The 10% of the data that was held back when the test tree was built is run through the test tree and the classification error for that data is computed. This error rate is stored as the independent test error rate for the first test tree.

A different set of 9 partitions is now collected into a new pseudo-learning dataset. The partition being held back this time is selected so that it is different than the partition held back for the first test tree. A second test tree is built and its classification error is computed using the data that was held back when it was built.

This process is repeated 10 times, building 10 separate test trees. In each case, 90% of the data is used to build a test tree and 10% is held back for independent testing. A different 10% is held back for each test tree.

Once the 10 test trees have been built, their classification error rate as a function of tree size is averaged. This averaged error rate for a particular tree size is known as the “Cross Validation cost” (or “CV cost). The cross validation cost for each size of the test trees is computed. The tree size that produces the minimum cross validation cost is found. This size is labeled as “Minimum CV” in the tree size report DTREG generates.

The reference tree is then pruned to the number of nodes matching the size that produces the minimum cross validation cost. The pruning is done in a stepwise fashion, removing the least important nodes during each pruning cycle. The decision as to which node is the “least important” is based on the cost complexity measure as described in Classification And Regression Trees by Breiman, Friedman, Olshen and Stone.

It is important to note that the test trees built during the cross-validation process are used only to find the optimal tree size. Their structure (which may be different in each test tree) has no bearing on the structure of the reference tree which is constructed using the full learning dataset. The reference tree pruned back to the optimal size determined by cross validation is the best tree to use for scoring future datasets.

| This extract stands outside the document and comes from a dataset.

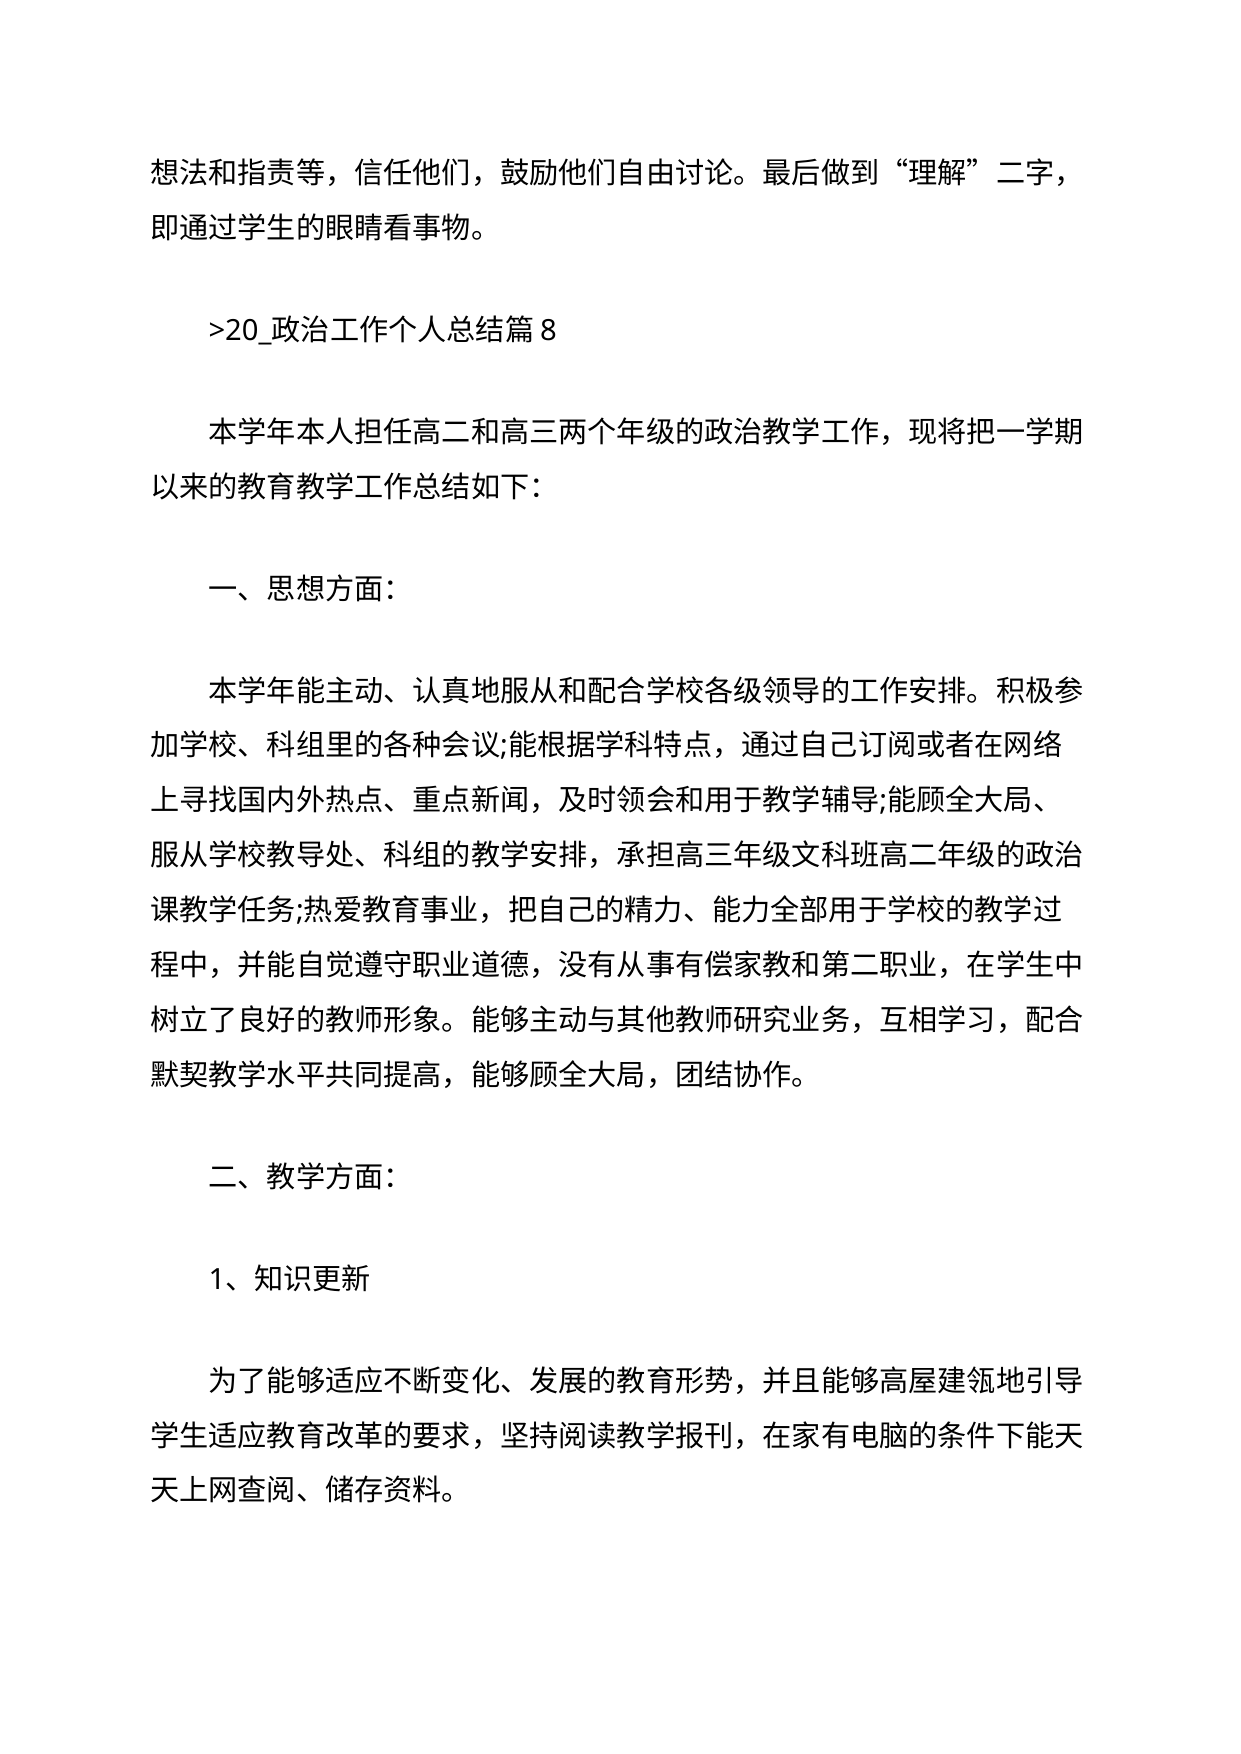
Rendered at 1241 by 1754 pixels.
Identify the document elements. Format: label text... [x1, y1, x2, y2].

Adjusting the Optimal Tree Size

If you plot the cross-validation error cost for a tree versus tree size, the error cost will drop to a minimum point at some tree size, then it will rise as the tree size is increased beyond that point. Often, the error cost will bounce up and down in the vicinity of the minimum point, and there will be a range of tree sizes that produce approximately the same low error cost. A graph illustrating this is shown below:

 

Note that the absolutely smallest misclassification cost is only slightly smaller than the misclassification cost for a tree that is several nodes smaller. Since smaller and simpler trees are preferred over larger trees that have the same predictive accuracy, you may prefer to prune back to the smaller tree if the increase in misclassification cost is minimal. The cross validation cost for each possible tree size is displayed in the Tree Size report that DTREG generates.

On the “Validation” property page for the model, DTREG provides several options for controlling the size that is used for pruning:

 

  • Prune to the minimum cross-validated error – If you select this option, DTREG will prune the tree to the size the produces the absolutely minimum cross-validated classification error.
  • Allow 1 standard error from minimum – Many researchers believe that it is acceptable to prune to a smaller tree as long as the increase in misclassification cost does not exceed one standard error of the variance in the cross validation misclassification cost. The standard error for the cross validation cost values is displayed in the Tree Size report.
  • Allow this many S.E. from the minimum – Using this option, you can specify an exact number of standard errors from the minimum misclassification cost you will allow.